1. Den Apfelsaft in einem Topf kochen bis er auf 100-200ml reduziert ist und zu einem dunklen Sirup geworden ist. Das dauert in etwa eine dreiviertel Stunde. Inzwischen alle anderen Zutaten herrichten, weil es nachher schnell gehen muss. Also eine quadratische Backform mit ca. 20 cm Kantenlänge mit Backpapier auslegen, sodass das Papier über den Rand schaut und alle Seiten abgedeckt sind. Zimt und Salz in einem Schüsselchen verrühren.

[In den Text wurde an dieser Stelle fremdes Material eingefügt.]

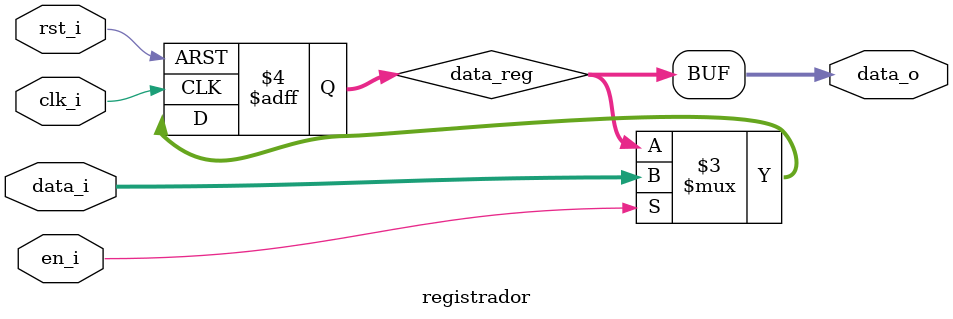
<source format=sv>
module registrador
#(
    parameter DATA_WIDTH = 32
)
(
    // common signal:
    input          	clk_i,
    input          	rst_i,
    input          	en_i,
    //:
    input   [DATA_WIDTH-1:0] 	data_i, // data In
    output	[DATA_WIDTH-1:0] 	data_o // data Out
);

// INTERNAL SIGNALS ################################

// INTERNAL REGISTERS ##############################
reg [DATA_WIDTH-1:0] data_reg;

// INTERNAL LOGIC ##################################

// SEQUENTIAL LOGIC 
// Update register

    // state update and reset
    always @(posedge clk_i, negedge rst_i) 
    begin
        if (rst_i == 1'b0)
        begin
            data_reg <= 0;
        end
        else
        begin
            data_reg <= en_i ? data_i : data_reg;
        end
    end

    // Output logic
    assign data_o = data_reg;

endmodule


</source>
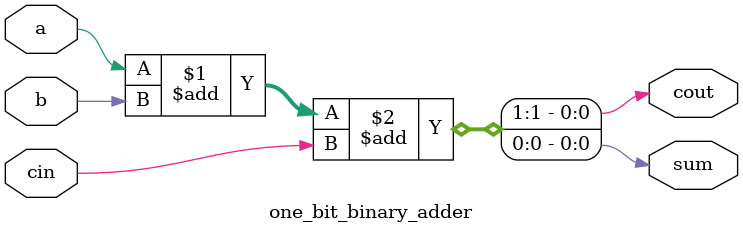
<source format=v>
module top_module(
           input [2:0] a, b,
           input cin,
           output [2:0] cout,
           output [2:0] sum );

one_bit_binary_adder sub_adder[2:0](
                         .a( a[2:0] ),
                         .b( b[2:0] ),
                         .cin( {cout[1:0] , cin}),
                         .cout( cout[2:0] ),
                         .sum( sum[2:0] )
                     );

endmodule


    module one_bit_binary_adder (
        input a,b,cin,
        output sum,cout
    );
assign {cout , sum} = a + b + cin;

endmodule //one_bit_binary_adder

</source>
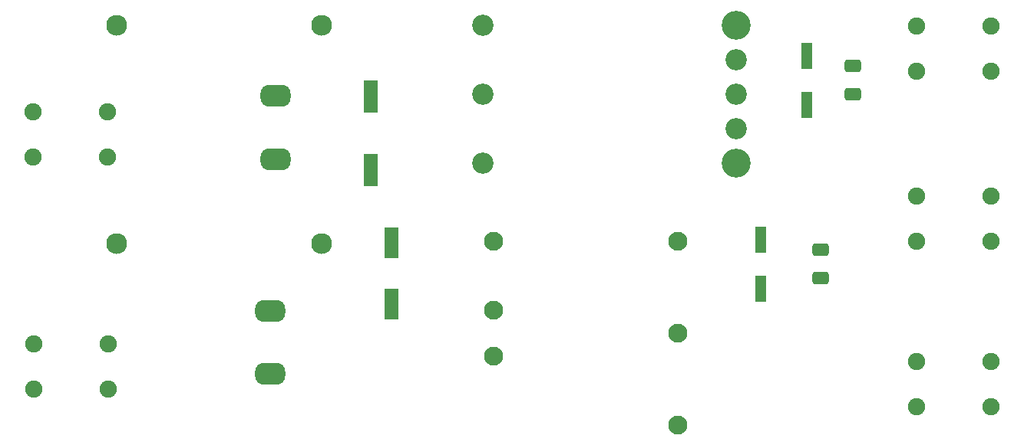
<source format=gbr>
%TF.GenerationSoftware,KiCad,Pcbnew,7.0.8*%
%TF.CreationDate,2024-04-29T16:46:22-06:00*%
%TF.ProjectId,GR-LRR-POWER-PCB-LOW-VOLTAGE,47522d4c-5252-42d5-904f-5745522d5043,rev?*%
%TF.SameCoordinates,Original*%
%TF.FileFunction,Soldermask,Top*%
%TF.FilePolarity,Negative*%
%FSLAX46Y46*%
G04 Gerber Fmt 4.6, Leading zero omitted, Abs format (unit mm)*
G04 Created by KiCad (PCBNEW 7.0.8) date 2024-04-29 16:46:22*
%MOMM*%
%LPD*%
G01*
G04 APERTURE LIST*
G04 Aperture macros list*
%AMRoundRect*
0 Rectangle with rounded corners*
0 $1 Rounding radius*
0 $2 $3 $4 $5 $6 $7 $8 $9 X,Y pos of 4 corners*
0 Add a 4 corners polygon primitive as box body*
4,1,4,$2,$3,$4,$5,$6,$7,$8,$9,$2,$3,0*
0 Add four circle primitives for the rounded corners*
1,1,$1+$1,$2,$3*
1,1,$1+$1,$4,$5*
1,1,$1+$1,$6,$7*
1,1,$1+$1,$8,$9*
0 Add four rect primitives between the rounded corners*
20,1,$1+$1,$2,$3,$4,$5,0*
20,1,$1+$1,$4,$5,$6,$7,0*
20,1,$1+$1,$6,$7,$8,$9,0*
20,1,$1+$1,$8,$9,$2,$3,0*%
G04 Aperture macros list end*
%ADD10R,1.193800X2.997200*%
%ADD11C,2.100000*%
%ADD12C,1.905000*%
%ADD13R,1.498600X3.606800*%
%ADD14RoundRect,0.250000X0.650000X-0.412500X0.650000X0.412500X-0.650000X0.412500X-0.650000X-0.412500X0*%
%ADD15C,2.300000*%
%ADD16RoundRect,0.952200X-0.709800X0.239800X-0.709800X-0.239800X0.709800X-0.239800X0.709800X0.239800X0*%
%ADD17C,2.355000*%
%ADD18C,3.195000*%
%ADD19RoundRect,0.250000X-0.650000X0.412500X-0.650000X-0.412500X0.650000X-0.412500X0.650000X0.412500X0*%
%ADD20R,1.498600X3.505200*%
G04 APERTURE END LIST*
D10*
%TO.C,C6*%
X198262000Y-141433100D03*
X198262000Y-136022900D03*
%TD*%
D11*
%TO.C,PS2*%
X168798000Y-148888000D03*
X168798000Y-143808000D03*
X189118000Y-156508000D03*
X189118000Y-146348000D03*
X189118000Y-136188000D03*
X168798000Y-136188000D03*
%TD*%
D12*
%TO.C,J5*%
X215462001Y-154476000D03*
X223662000Y-154476000D03*
X215462001Y-149476000D03*
X223662000Y-149476000D03*
%TD*%
%TO.C,J3*%
X215462001Y-117432000D03*
X223662000Y-117432000D03*
X215462001Y-112432000D03*
X223662000Y-112432000D03*
%TD*%
D13*
%TO.C,C4*%
X155285200Y-120198700D03*
X155285200Y-128301300D03*
%TD*%
D10*
%TO.C,C5*%
X203342000Y-115702900D03*
X203342000Y-121113100D03*
%TD*%
D14*
%TO.C,C2*%
X204866000Y-140252000D03*
X204866000Y-137127000D03*
%TD*%
D15*
%TO.C,U1*%
X127272000Y-112312000D03*
X149872000Y-112312000D03*
%TD*%
%TO.C,U2*%
X127272000Y-136442000D03*
X149872000Y-136442000D03*
%TD*%
D16*
%TO.C,D1*%
X144769600Y-127116100D03*
X144769600Y-120146100D03*
%TD*%
D12*
%TO.C,J4*%
X215462001Y-136188000D03*
X223662000Y-136188000D03*
X215462001Y-131188000D03*
X223662000Y-131188000D03*
%TD*%
D17*
%TO.C,PS1*%
X167641400Y-112312000D03*
X167641400Y-119932000D03*
X167641400Y-127552000D03*
D18*
X195581400Y-127552000D03*
D17*
X195581400Y-123742000D03*
X195581400Y-119932000D03*
X195581400Y-116122000D03*
D18*
X195581400Y-112312000D03*
%TD*%
D16*
%TO.C,D2*%
X144160000Y-150849000D03*
X144160000Y-143879000D03*
%TD*%
D19*
%TO.C,C1*%
X208422000Y-116845500D03*
X208422000Y-119970500D03*
%TD*%
D12*
%TO.C,J2*%
X126324999Y-147516400D03*
X118125000Y-147516400D03*
X126324999Y-152516400D03*
X118125000Y-152516400D03*
%TD*%
D20*
%TO.C,C3*%
X157596600Y-136353100D03*
X157596600Y-143160300D03*
%TD*%
D12*
%TO.C,J1*%
X126223200Y-121867899D03*
X118023201Y-121867899D03*
X126223200Y-126867899D03*
X118023201Y-126867899D03*
%TD*%
M02*

</source>
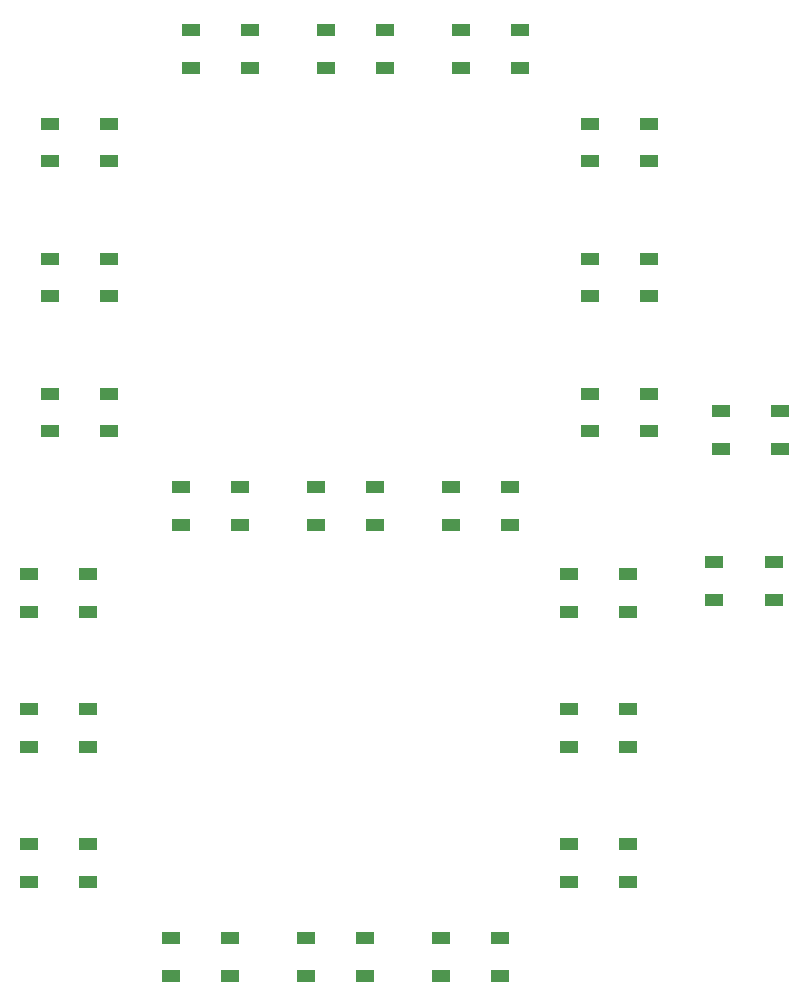
<source format=gbr>
G04 #@! TF.GenerationSoftware,KiCad,Pcbnew,(5.0.0)*
G04 #@! TF.CreationDate,2020-08-08T12:19:43-04:00*
G04 #@! TF.ProjectId,WS2812 Clock,57533238313220436C6F636B2E6B6963,rev?*
G04 #@! TF.SameCoordinates,Original*
G04 #@! TF.FileFunction,Paste,Top*
G04 #@! TF.FilePolarity,Positive*
%FSLAX46Y46*%
G04 Gerber Fmt 4.6, Leading zero omitted, Abs format (unit mm)*
G04 Created by KiCad (PCBNEW (5.0.0)) date 08/08/20 12:19:43*
%MOMM*%
%LPD*%
G01*
G04 APERTURE LIST*
%ADD10R,1.600000X1.000000*%
G04 APERTURE END LIST*
D10*
G04 #@! TO.C,U1*
X177880000Y-102540000D03*
X177880000Y-105740000D03*
X182880000Y-102540000D03*
X182880000Y-105740000D03*
G04 #@! TD*
G04 #@! TO.C,U2*
X182840000Y-94310000D03*
X182840000Y-91110000D03*
X177840000Y-94310000D03*
X177840000Y-91110000D03*
G04 #@! TD*
G04 #@! TO.C,U3*
X182840000Y-82880000D03*
X182840000Y-79680000D03*
X177840000Y-82880000D03*
X177840000Y-79680000D03*
G04 #@! TD*
G04 #@! TO.C,U4*
X179618000Y-64389200D03*
X179618000Y-67589200D03*
X184618000Y-64389200D03*
X184618000Y-67589200D03*
G04 #@! TD*
G04 #@! TO.C,U5*
X184658000Y-56159200D03*
X184658000Y-52959200D03*
X179658000Y-56159200D03*
X179658000Y-52959200D03*
G04 #@! TD*
G04 #@! TO.C,U6*
X179658000Y-41529200D03*
X179658000Y-44729200D03*
X184658000Y-41529200D03*
X184658000Y-44729200D03*
G04 #@! TD*
G04 #@! TO.C,U7*
X196556000Y-36804400D03*
X196556000Y-33604400D03*
X191556000Y-36804400D03*
X191556000Y-33604400D03*
G04 #@! TD*
G04 #@! TO.C,U8*
X207986000Y-36804400D03*
X207986000Y-33604400D03*
X202986000Y-36804400D03*
X202986000Y-33604400D03*
G04 #@! TD*
G04 #@! TO.C,U9*
X219416000Y-36804400D03*
X219416000Y-33604400D03*
X214416000Y-36804400D03*
X214416000Y-33604400D03*
G04 #@! TD*
G04 #@! TO.C,U10*
X225338000Y-41529200D03*
X225338000Y-44729200D03*
X230338000Y-41529200D03*
X230338000Y-44729200D03*
G04 #@! TD*
G04 #@! TO.C,U11*
X225338000Y-52959200D03*
X225338000Y-56159200D03*
X230338000Y-52959200D03*
X230338000Y-56159200D03*
G04 #@! TD*
G04 #@! TO.C,U12*
X230338000Y-67589200D03*
X230338000Y-64389200D03*
X225338000Y-67589200D03*
X225338000Y-64389200D03*
G04 #@! TD*
G04 #@! TO.C,U13*
X223560000Y-79680000D03*
X223560000Y-82880000D03*
X228560000Y-79680000D03*
X228560000Y-82880000D03*
G04 #@! TD*
G04 #@! TO.C,U14*
X228560000Y-94310000D03*
X228560000Y-91110000D03*
X223560000Y-94310000D03*
X223560000Y-91110000D03*
G04 #@! TD*
G04 #@! TO.C,U15*
X223560000Y-102540000D03*
X223560000Y-105740000D03*
X228560000Y-102540000D03*
X228560000Y-105740000D03*
G04 #@! TD*
G04 #@! TO.C,U16*
X217739600Y-113715600D03*
X217739600Y-110515600D03*
X212739600Y-113715600D03*
X212739600Y-110515600D03*
G04 #@! TD*
G04 #@! TO.C,U17*
X206309600Y-113715600D03*
X206309600Y-110515600D03*
X201309600Y-113715600D03*
X201309600Y-110515600D03*
G04 #@! TD*
G04 #@! TO.C,U18*
X189879600Y-110515600D03*
X189879600Y-113715600D03*
X194879600Y-110515600D03*
X194879600Y-113715600D03*
G04 #@! TD*
G04 #@! TO.C,U19*
X195692400Y-75514000D03*
X195692400Y-72314000D03*
X190692400Y-75514000D03*
X190692400Y-72314000D03*
G04 #@! TD*
G04 #@! TO.C,U20*
X202122400Y-72314000D03*
X202122400Y-75514000D03*
X207122400Y-72314000D03*
X207122400Y-75514000D03*
G04 #@! TD*
G04 #@! TO.C,U21*
X213552400Y-72314000D03*
X213552400Y-75514000D03*
X218552400Y-72314000D03*
X218552400Y-75514000D03*
G04 #@! TD*
G04 #@! TO.C,U22*
X240900000Y-81890000D03*
X240900000Y-78690000D03*
X235900000Y-81890000D03*
X235900000Y-78690000D03*
G04 #@! TD*
G04 #@! TO.C,U23*
X236458800Y-65888400D03*
X236458800Y-69088400D03*
X241458800Y-65888400D03*
X241458800Y-69088400D03*
G04 #@! TD*
M02*

</source>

2. Wenn der Apfelsirup soweit ist, Topf vom Herd nehmen und Butter, Zucker und Schlagobers hineinrühren bis die Butter geschmolzen und alles gut vermischt ist. Dann einen Zuckerthermometer hineinhängen und wieder auf den Herd stellen. So lange erhitzen bis die Temperatur auf 122°C gestiegen ist. Topf sofort von der Hitze nehmen, Zimt-Salz-Mischung unter den Karamell rühren und alles in die Form gießen. Etwa 2 Stunden bei Zimmertemperatur fest werden lassen.
3. Den festen Karamell mit Hilfe des Backpapiers aus der Form heben und auf ein Brett legen. Mit einem gut geölten Messer ca. 2x2cm große Stücke abschneiden. Die Karamellen in gewachstes Papier einwickeln und Luftdicht verpacken, sofort essen oder verschenken.